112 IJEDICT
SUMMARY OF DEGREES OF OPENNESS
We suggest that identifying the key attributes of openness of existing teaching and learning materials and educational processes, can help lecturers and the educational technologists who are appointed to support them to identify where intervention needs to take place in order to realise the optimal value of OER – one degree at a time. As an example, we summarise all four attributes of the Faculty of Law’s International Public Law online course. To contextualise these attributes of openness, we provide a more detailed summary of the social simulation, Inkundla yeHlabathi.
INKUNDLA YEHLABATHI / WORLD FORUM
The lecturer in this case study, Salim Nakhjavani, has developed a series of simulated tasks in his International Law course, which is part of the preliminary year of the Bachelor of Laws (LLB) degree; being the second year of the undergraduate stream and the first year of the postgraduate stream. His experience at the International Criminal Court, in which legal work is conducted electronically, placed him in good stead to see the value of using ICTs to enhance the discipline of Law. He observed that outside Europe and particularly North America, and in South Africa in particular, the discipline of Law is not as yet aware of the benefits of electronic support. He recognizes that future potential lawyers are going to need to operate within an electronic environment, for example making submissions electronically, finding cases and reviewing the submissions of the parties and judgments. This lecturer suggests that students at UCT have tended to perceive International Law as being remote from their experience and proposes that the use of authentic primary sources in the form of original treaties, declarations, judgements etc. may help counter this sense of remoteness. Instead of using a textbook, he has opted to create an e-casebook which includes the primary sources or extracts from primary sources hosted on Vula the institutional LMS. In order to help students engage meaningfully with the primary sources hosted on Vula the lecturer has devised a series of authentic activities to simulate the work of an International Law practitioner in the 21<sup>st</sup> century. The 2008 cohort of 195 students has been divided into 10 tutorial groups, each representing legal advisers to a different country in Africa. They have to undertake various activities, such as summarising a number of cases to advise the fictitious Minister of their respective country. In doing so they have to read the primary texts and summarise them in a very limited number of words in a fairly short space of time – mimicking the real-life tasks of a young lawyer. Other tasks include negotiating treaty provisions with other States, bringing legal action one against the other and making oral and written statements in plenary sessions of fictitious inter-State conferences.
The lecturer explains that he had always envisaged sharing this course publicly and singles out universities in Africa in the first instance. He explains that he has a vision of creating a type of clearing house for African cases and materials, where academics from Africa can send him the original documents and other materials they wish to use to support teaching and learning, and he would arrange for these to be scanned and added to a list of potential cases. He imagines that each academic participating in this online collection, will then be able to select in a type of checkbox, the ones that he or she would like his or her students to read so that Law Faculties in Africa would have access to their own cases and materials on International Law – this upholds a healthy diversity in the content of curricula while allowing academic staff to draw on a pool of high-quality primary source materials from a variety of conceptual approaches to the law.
#####
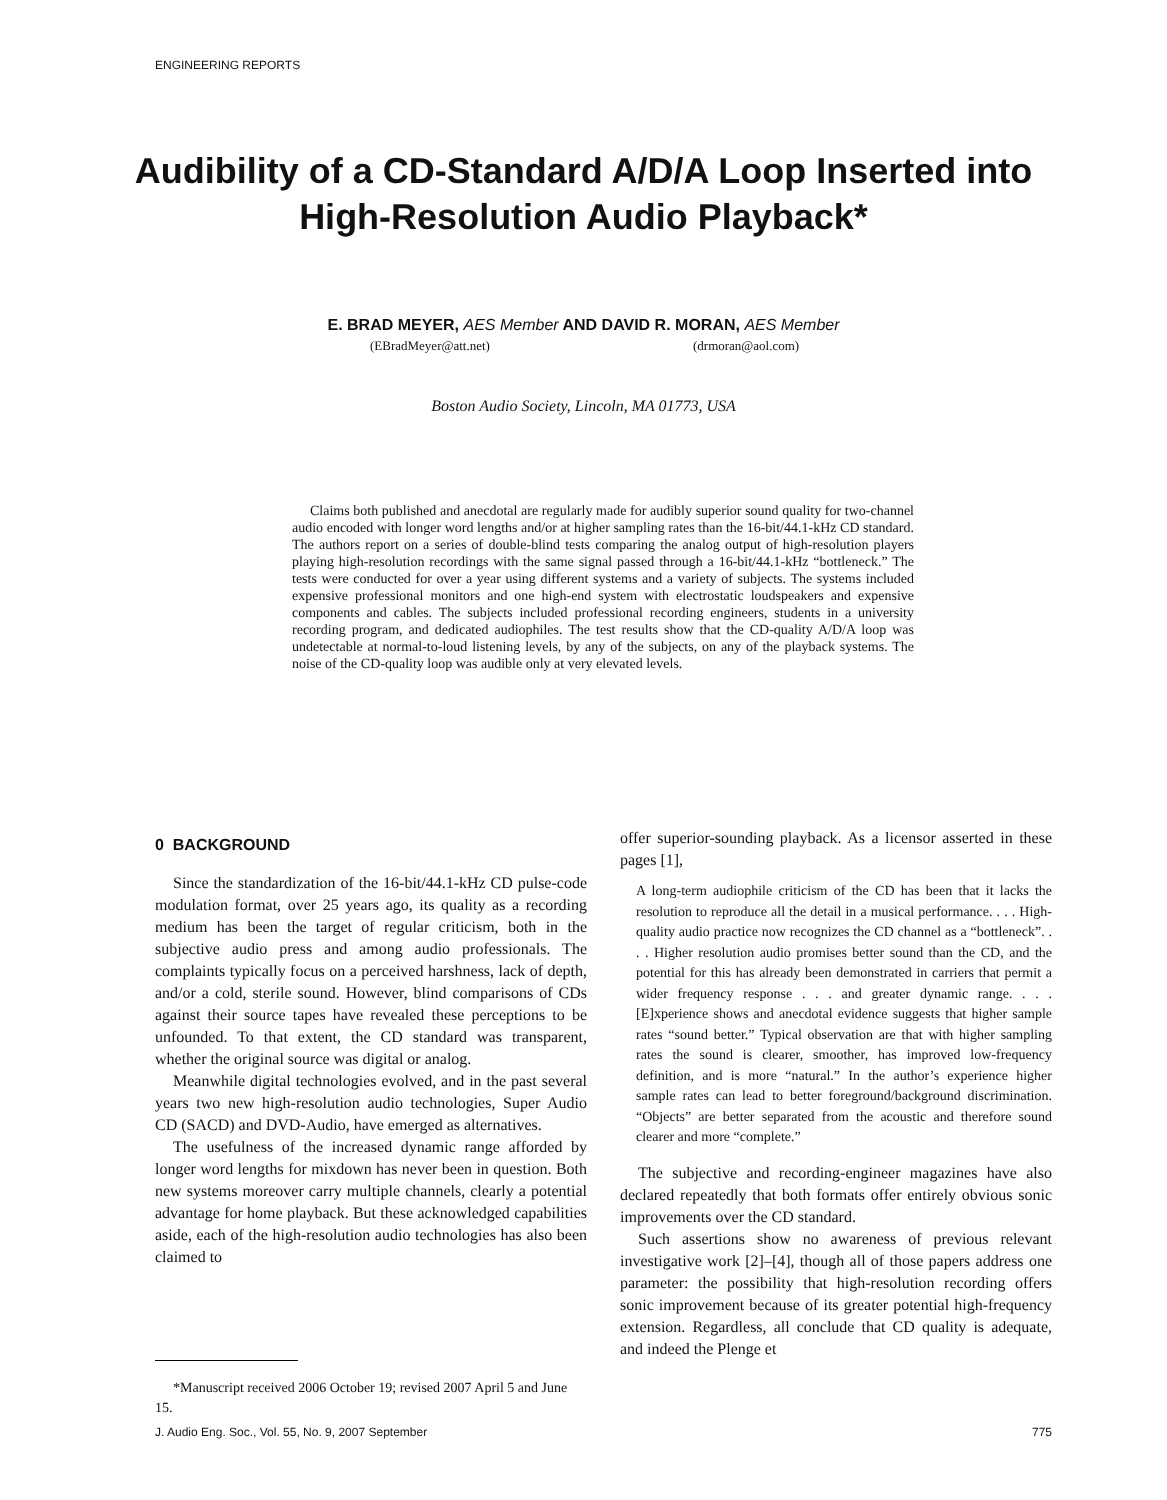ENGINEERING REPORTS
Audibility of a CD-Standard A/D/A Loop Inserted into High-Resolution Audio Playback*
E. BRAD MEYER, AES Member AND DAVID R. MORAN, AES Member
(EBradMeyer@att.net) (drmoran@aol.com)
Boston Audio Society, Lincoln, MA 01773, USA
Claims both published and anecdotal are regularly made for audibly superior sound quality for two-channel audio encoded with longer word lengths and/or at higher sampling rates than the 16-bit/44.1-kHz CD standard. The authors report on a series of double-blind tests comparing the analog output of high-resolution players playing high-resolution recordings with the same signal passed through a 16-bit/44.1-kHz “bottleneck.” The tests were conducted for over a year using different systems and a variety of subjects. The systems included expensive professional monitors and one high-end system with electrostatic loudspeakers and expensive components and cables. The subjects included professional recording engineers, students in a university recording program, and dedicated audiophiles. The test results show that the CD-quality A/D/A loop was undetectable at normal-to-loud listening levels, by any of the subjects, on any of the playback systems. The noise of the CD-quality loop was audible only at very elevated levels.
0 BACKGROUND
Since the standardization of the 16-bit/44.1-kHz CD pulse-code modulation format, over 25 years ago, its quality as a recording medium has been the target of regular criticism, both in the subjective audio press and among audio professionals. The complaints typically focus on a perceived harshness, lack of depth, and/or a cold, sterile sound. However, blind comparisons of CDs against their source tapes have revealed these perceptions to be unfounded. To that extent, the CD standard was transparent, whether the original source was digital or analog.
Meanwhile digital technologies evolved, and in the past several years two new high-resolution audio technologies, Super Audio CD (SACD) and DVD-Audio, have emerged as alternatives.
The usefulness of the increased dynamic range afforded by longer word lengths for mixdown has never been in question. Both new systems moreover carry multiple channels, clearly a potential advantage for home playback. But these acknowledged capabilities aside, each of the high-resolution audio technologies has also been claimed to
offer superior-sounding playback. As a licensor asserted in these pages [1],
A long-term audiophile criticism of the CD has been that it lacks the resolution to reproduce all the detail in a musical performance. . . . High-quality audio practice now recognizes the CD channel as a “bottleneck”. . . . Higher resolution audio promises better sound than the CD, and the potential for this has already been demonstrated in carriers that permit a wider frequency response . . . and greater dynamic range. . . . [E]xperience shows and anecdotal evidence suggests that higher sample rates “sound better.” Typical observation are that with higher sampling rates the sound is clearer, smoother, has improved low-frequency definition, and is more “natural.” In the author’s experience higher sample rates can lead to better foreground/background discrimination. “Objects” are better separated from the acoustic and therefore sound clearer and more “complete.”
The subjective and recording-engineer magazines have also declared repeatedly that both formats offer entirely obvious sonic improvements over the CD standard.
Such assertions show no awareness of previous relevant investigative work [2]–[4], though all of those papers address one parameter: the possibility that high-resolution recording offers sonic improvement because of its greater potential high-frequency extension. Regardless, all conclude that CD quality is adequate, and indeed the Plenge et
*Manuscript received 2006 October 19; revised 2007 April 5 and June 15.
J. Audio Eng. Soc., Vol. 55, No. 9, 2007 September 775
#####
■ Exercise directions ■
Starting at the line above that contains "SUMMARY OF DEGREES OF OPENNESS", repeat each line exactly up to and including the line that contains "INKUNDLA YEHLABATHI / WORLD FORUM", and stop there.

■ Answer below ■
SUMMARY OF DEGREES OF OPENNESS
We suggest that identifying the key attributes of openness of existing teaching and learning materials and educational processes, can help lecturers and the educational technologists who are appointed to support them to identify where intervention needs to take place in order to realise the optimal value of OER – one degree at a time. As an example, we summarise all four attributes of the Faculty of Law’s International Public Law online course. To contextualise these attributes of openness, we provide a more detailed summary of the social simulation, Inkundla yeHlabathi.
INKUNDLA YEHLABATHI / WORLD FORUM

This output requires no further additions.